The efficiency of event-driven sensing and vision analysis should also make it possible for our customers to build lower-cost eye trackers for augmented reality headsets, again because we’re only sensing and processing how the eye changes.
Event-based sensing may also help ease regulatory barriers to humans and robots working together. The safe working distance between a robot and a human is defined by the speed of the robot’s movement and how long it takes to process its vision signals. Event-based sensing could speed up vision processing and so enable robots and humans to work in closer proximity.
Our technology should also benefit the security industry, by helping to turn all those unwatched CCTV camera feeds into high-quality, actionable surveillance information – by focusing attention on how the scene changes.
In the long term, event-based sensing may even help us to restore vision to people who have lost their sight. This was a revelation for me, but the techniques that underlie Chronocam’s offering are already in clinical trials for use within retinal implants.
Machine vision for the masses
Chronocam’s goal is to make event-based sensing the basis for accessible, mass-market computer vision.
We believe that by using neuromorphic engineering techniques we are enabling machines not just to see, but to truly sense the environments within which they exist and interact. The power, performance and predictability challenges must be overcome to achieve the necessary reliable and practical intelligent vision-enabled systems that can turn seeing into sensing. We believe that event-based computer vision can help meet those challenges and so unlock significant rewards for society.

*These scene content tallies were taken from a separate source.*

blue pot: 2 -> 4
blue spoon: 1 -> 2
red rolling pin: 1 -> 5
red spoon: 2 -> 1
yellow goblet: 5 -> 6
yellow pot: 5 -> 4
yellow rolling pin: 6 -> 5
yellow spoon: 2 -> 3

New types of machine vision can revolutionize how we move through, interact within and interpret the world. In the long term, this technology may even help us overcome natural limitations or deficiencies in our own ability to see – using neuromorphic engineering to enhance, rather than just mimic, human capabilities.
-- The author is Luca Verre, CEO at Chronocam. He co-founded Chronocam in 2014, with an international team of experts in neuromorphic vision, inspired by the technology’s early application in research into restoring human sight.